— GIVEN RECORDS —
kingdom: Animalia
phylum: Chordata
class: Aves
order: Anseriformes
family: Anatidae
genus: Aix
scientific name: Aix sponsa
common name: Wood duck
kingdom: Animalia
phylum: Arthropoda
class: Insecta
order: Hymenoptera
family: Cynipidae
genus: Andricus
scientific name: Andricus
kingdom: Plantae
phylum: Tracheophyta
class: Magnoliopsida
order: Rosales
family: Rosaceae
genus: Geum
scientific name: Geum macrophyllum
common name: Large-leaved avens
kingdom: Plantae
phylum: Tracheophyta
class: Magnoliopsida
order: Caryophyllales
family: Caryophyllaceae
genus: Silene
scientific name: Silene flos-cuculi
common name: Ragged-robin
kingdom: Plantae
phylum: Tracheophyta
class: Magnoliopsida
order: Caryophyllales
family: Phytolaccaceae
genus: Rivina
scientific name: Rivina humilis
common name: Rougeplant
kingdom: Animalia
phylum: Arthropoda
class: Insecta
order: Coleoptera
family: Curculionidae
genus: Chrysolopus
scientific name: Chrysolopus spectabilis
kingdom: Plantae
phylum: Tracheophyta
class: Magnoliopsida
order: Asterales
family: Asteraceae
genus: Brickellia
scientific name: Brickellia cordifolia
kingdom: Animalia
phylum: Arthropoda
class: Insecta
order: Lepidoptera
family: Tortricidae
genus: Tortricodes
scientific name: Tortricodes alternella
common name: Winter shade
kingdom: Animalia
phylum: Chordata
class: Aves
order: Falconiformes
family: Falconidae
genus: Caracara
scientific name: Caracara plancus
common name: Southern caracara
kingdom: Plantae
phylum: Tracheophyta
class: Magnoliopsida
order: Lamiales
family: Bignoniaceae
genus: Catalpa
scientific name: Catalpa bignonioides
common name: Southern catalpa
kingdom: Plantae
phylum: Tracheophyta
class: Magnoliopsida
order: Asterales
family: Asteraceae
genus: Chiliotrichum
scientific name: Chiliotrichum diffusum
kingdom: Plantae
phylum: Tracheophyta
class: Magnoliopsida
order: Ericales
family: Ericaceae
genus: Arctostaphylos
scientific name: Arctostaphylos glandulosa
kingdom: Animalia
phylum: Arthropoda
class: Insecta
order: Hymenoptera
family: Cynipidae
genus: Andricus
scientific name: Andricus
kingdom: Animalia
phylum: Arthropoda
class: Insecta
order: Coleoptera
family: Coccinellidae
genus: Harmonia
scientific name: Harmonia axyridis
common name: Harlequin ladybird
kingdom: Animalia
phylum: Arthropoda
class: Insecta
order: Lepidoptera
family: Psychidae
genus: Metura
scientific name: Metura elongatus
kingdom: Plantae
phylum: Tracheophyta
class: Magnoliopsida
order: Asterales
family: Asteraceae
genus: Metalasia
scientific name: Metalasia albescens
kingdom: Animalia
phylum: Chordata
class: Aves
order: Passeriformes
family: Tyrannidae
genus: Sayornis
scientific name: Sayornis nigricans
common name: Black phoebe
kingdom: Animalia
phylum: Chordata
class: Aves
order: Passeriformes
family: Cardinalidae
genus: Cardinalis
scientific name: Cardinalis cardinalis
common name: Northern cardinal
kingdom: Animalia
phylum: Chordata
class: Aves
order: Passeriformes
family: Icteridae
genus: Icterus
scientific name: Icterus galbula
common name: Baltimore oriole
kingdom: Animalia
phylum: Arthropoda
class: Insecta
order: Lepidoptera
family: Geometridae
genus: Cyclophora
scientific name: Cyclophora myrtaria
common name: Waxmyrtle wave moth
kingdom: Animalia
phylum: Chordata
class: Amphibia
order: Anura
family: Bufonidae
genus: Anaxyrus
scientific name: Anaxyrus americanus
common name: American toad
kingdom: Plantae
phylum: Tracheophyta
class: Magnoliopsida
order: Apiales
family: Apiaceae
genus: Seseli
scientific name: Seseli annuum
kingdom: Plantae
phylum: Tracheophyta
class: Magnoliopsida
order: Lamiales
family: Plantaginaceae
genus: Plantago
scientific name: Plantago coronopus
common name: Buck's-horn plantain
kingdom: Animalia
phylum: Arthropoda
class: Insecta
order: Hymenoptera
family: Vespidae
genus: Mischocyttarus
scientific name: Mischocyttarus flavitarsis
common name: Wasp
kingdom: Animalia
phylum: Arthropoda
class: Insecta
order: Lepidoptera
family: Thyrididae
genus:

— EXERCISE DETAILS —
Copy out every line of the rows above without any changes.

— TASK RESULT —
kingdom: Animalia
phylum: Chordata
class: Aves
order: Anseriformes
family: Anatidae
genus: Aix
scientific name: Aix sponsa
common name: Wood duck
kingdom: Animalia
phylum: Arthropoda
class: Insecta
order: Hymenoptera
family: Cynipidae
genus: Andricus
scientific name: Andricus
kingdom: Plantae
phylum: Tracheophyta
class: Magnoliopsida
order: Rosales
family: Rosaceae
genus: Geum
scientific name: Geum macrophyllum
common name: Large-leaved avens
kingdom: Plantae
phylum: Tracheophyta
class: Magnoliopsida
order: Caryophyllales
family: Caryophyllaceae
genus: Silene
scientific name: Silene flos-cuculi
common name: Ragged-robin
kingdom: Plantae
phylum: Tracheophyta
class: Magnoliopsida
order: Caryophyllales
family: Phytolaccaceae
genus: Rivina
scientific name: Rivina humilis
common name: Rougeplant
kingdom: Animalia
phylum: Arthropoda
class: Insecta
order: Coleoptera
family: Curculionidae
genus: Chrysolopus
scientific name: Chrysolopus spectabilis
kingdom: Plantae
phylum: Tracheophyta
class: Magnoliopsida
order: Asterales
family: Asteraceae
genus: Brickellia
scientific name: Brickellia cordifolia
kingdom: Animalia
phylum: Arthropoda
class: Insecta
order: Lepidoptera
family: Tortricidae
genus: Tortricodes
scientific name: Tortricodes alternella
common name: Winter shade
kingdom: Animalia
phylum: Chordata
class: Aves
order: Falconiformes
family: Falconidae
genus: Caracara
scientific name: Caracara plancus
common name: Southern caracara
kingdom: Plantae
phylum: Tracheophyta
class: Magnoliopsida
order: Lamiales
family: Bignoniaceae
genus: Catalpa
scientific name: Catalpa bignonioides
common name: Southern catalpa
kingdom: Plantae
phylum: Tracheophyta
class: Magnoliopsida
order: Asterales
family: Asteraceae
genus: Chiliotrichum
scientific name: Chiliotrichum diffusum
kingdom: Plantae
phylum: Tracheophyta
class: Magnoliopsida
order: Ericales
family: Ericaceae
genus: Arctostaphylos
scientific name: Arctostaphylos glandulosa
kingdom: Animalia
phylum: Arthropoda
class: Insecta
order: Hymenoptera
family: Cynipidae
genus: Andricus
scientific name: Andricus
kingdom: Animalia
phylum: Arthropoda
class: Insecta
order: Coleoptera
family: Coccinellidae
genus: Harmonia
scientific name: Harmonia axyridis
common name: Harlequin ladybird
kingdom: Animalia
phylum: Arthropoda
class: Insecta
order: Lepidoptera
family: Psychidae
genus: Metura
scientific name: Metura elongatus
kingdom: Plantae
phylum: Tracheophyta
class: Magnoliopsida
order: Asterales
family: Asteraceae
genus: Metalasia
scientific name: Metalasia albescens
kingdom: Animalia
phylum: Chordata
class: Aves
order: Passeriformes
family: Tyrannidae
genus: Sayornis
scientific name: Sayornis nigricans
common name: Black phoebe
kingdom: Animalia
phylum: Chordata
class: Aves
order: Passeriformes
family: Cardinalidae
genus: Cardinalis
scientific name: Cardinalis cardinalis
common name: Northern cardinal
kingdom: Animalia
phylum: Chordata
class: Aves
order: Passeriformes
family: Icteridae
genus: Icterus
scientific name: Icterus galbula
common name: Baltimore oriole
kingdom: Animalia
phylum: Arthropoda
class: Insecta
order: Lepidoptera
family: Geometridae
genus: Cyclophora
scientific name: Cyclophora myrtaria
common name: Waxmyrtle wave moth
kingdom: Animalia
phylum: Chordata
class: Amphibia
order: Anura
family: Bufonidae
genus: Anaxyrus
scientific name: Anaxyrus americanus
common name: American toad
kingdom: Plantae
phylum: Tracheophyta
class: Magnoliopsida
order: Apiales
family: Apiaceae
genus: Seseli
scientific name: Seseli annuum
kingdom: Plantae
phylum: Tracheophyta
class: Magnoliopsida
order: Lamiales
family: Plantaginaceae
genus: Plantago
scientific name: Plantago coronopus
common name: Buck's-horn plantain
kingdom: Animalia
phylum: Arthropoda
class: Insecta
order: Hymenoptera
family: Vespidae
genus: Mischocyttarus
scientific name: Mischocyttarus flavitarsis
common name: Wasp
kingdom: Animalia
phylum: Arthropoda
class: Insecta
order: Lepidoptera
family: Thyrididae
genus:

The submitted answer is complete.